Lübbecke - Von Andreas Gerth. Rambo kennt man aus dem Kino – und jetzt auch aus dem 63. Derby! Der Norweger Christoffer Rambo hat GWD Minden gestern Abend in Sylvester-Stallone-Manier fast im Alleingang zu einer erfolgreichen Mission in der Lübbecker Merkur-Arena geführt und mit acht Toren in der zweiten Halbzeit zum 26:23-Sieg im Nachbarschaftsduell der Handball-Bundesliga „geschossen“. Für den TuS N-Lübbecke, der die erste Halbzeit dominiert hatte, eine herbe Enttäuschung.

Der letzte Wurf von Nils Torbrügge ging nicht rein, doch das war den Mindenern total egal. Sie feierten mit ihren Fans den Auswärtssieg im Derby – in des Gegners Halle.

Danach hatte es in der ersten Halbzeit überhaupt nicht ausgesehen. Der TuS N-Lübbecke erwischte einen blitzsauberen 4:0-Start und dominierte die Anfangsphase mit seinem von Vukovic und Klimek gebildeten Innenblock. Christian Dissinger erhöhte zum 6:1 (11.), und bis dahin deutete nichts darauf hin, dass GWD Minden ins Spiel finden würde.

Die zahlreichen Ballgwinne in der Abwehr nutzten die Lübbecker allerdings nicht konsequent aus. Dies wurmte Trainer Dirk Beuchler, der beim 9:5 (22.) eine Auszeit nahm und mit Huljina, Pieczkowki, Pajovic und Langhans eine Reihe frischer Kräfte brachte. Doch der Spielfluss im Spiel der Gastgeber war dahin. Die Gäste steigerten sich in der Abwehr und kämpften sich zurück in die Partie.

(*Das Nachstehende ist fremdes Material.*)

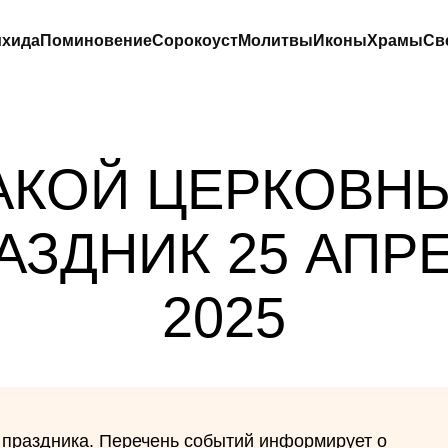
хида
Поминовение
Сорокоуст
Молитвы
Иконы
Храмы
Св
АКОЙ ЦЕРКОВН
АЗДНИК 25 АПР
2025
 праздника. Перечень событий информирует о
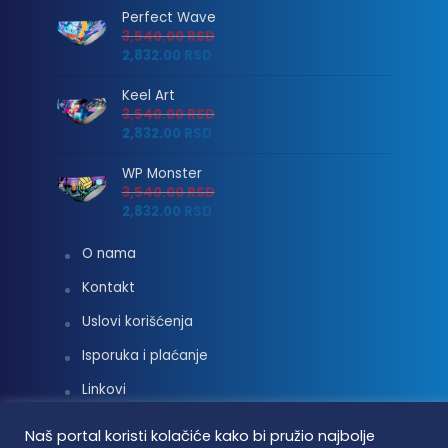
Perfect Wave
3,540.00
RSD
2,832.00
RSD
Keel Art
3,540.00
RSD
2,832.00
RSD
WP Monster
3,540.00
RSD
2,832.00
RSD
O nama
Kontakt
Uslovi korišćenja
Isporuka i plaćanje
Linkovi
Moj nalog
Naš portal koristi kolačiće kako bi pružio najbolje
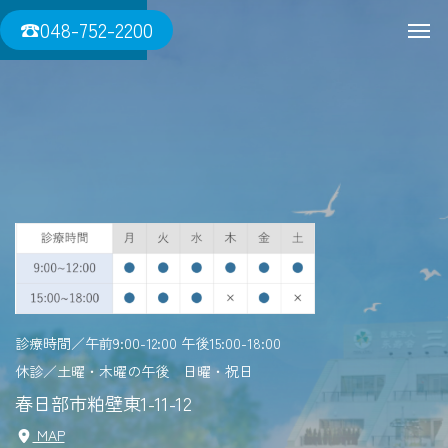
三須医院
☎048-752-2200
一人ひとりに寄り添う。
診療時間／午前9:00-12:00 午後15:00-18:00
診療時間／午前9:00-12:00 午後15:00-18:00
診療時間／午前9:00-12:00 午後15:00-18:00
診療時間／午前9:00-12:00 午後15:00-18:00
休診／土曜・木曜の午後 日曜・祝日
休診／土曜・木曜の午後 日曜・祝日
休診／土曜・木曜の午後 日曜・祝日
休診／土曜・木曜の午後 日曜・祝日
春日部市粕壁東1-11-12
春日部市粕壁東1-11-12
春日部市粕壁東1-11-12
春日部市粕壁東1-11-12
MAP
MAP
MAP
MAP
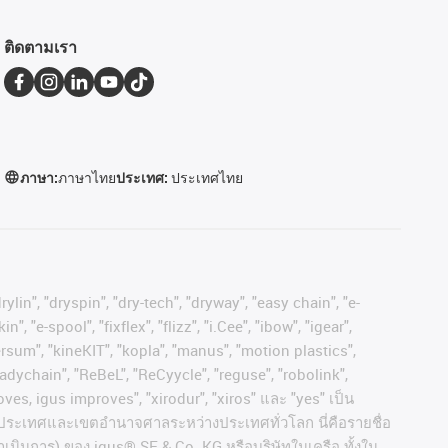
ติดตามเรา
ภาษา:
ภาษาไทย
ประเทศ:
ประเทศไทย
ylin", "dryspin", "dry-tech", "dryway", "easy chain", "e-
"e-spool", "fixflex", "flizz", "i.Cee", "ibow", "igear",
versum", "kineKIT", "kopla", "manus", "motion plastics",
adychain", "ReBeL", "ReCyycle", "reguse", "robolink",
moves, igus improves", "xirodur", "xiros"
และ
"yes"
เป็น
ประเทศและเขตอํานาจศาลระหว่างประเทศทั่วโลก
นี่คือรายชื่อ
ำเนินการ
)
ของ
igus® SE & Co. KG
หรือบริษัทในเครือ
ทั้งใน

Die zweite Halbzeit begann hektisch. GWD kam auf 12:11 heran, kassierte aber zwei Zeitstrafen. Dass Rambo in zweifacher Unterzahl auf 12:13 verkürzen konnte, pushte die Mindener nur noch mehr. Die hatten kurzfristig den Ausfall von Torhüter Eijlers verkraften müssen, doch sein Vertreter Jens Vortmann trumpfte ganz stark auf.

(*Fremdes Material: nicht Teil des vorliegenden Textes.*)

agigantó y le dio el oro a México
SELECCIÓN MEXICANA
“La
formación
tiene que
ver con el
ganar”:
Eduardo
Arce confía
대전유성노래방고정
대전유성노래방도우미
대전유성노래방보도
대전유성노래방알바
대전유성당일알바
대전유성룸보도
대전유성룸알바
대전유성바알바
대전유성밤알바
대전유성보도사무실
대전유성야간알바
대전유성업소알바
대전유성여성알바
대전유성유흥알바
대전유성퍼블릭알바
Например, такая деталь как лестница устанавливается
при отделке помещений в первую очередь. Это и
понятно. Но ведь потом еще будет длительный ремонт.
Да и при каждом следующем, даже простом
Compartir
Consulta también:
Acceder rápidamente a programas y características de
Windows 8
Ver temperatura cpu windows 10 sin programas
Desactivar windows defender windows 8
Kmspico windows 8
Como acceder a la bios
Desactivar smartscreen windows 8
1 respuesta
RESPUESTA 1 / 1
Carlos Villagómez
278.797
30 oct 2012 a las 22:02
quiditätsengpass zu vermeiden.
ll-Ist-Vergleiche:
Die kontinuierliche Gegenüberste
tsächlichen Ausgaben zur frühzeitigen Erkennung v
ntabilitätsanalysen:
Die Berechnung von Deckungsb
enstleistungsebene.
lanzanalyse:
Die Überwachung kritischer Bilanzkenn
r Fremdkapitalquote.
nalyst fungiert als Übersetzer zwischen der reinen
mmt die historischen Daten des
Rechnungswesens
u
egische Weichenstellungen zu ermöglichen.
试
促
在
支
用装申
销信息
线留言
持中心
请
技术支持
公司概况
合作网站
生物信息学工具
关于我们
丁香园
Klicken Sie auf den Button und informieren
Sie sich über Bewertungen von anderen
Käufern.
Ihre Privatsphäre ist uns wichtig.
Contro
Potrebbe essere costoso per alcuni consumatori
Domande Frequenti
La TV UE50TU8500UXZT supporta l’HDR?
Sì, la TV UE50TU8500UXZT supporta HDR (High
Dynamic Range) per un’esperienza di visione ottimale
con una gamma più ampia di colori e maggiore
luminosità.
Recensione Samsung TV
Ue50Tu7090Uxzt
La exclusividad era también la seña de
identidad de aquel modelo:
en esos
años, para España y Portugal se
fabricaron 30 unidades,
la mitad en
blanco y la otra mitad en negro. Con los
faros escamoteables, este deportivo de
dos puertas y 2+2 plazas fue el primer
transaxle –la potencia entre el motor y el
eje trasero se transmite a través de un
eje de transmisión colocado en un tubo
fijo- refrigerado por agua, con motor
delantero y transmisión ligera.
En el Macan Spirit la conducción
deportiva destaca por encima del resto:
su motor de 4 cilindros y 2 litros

Rambo und Kunkel ließen GWD erstmals in Führung gehen (15:17, 42.), beim 18:17 lag aber wieder der TuS vorn. Nach dem 19:21 schafften die Gastgeber dank Langhans zum 23:22 (55.) noch einmal, jedoch zum letzten Mal die Wende. Denn danach gelang dem TuS N-Lübbecke nichts mehr – auch zur Enttäuschung von Senior-Vereinschef Paul Gauselmann, der es sich trotz der Feierlichkeiten zu seinem 80. Geburtstag am Nachmittag nicht nehmen ließ, beim 63. Derby dabei zu sein. Ein weiteres Geschenk blieb aber aus.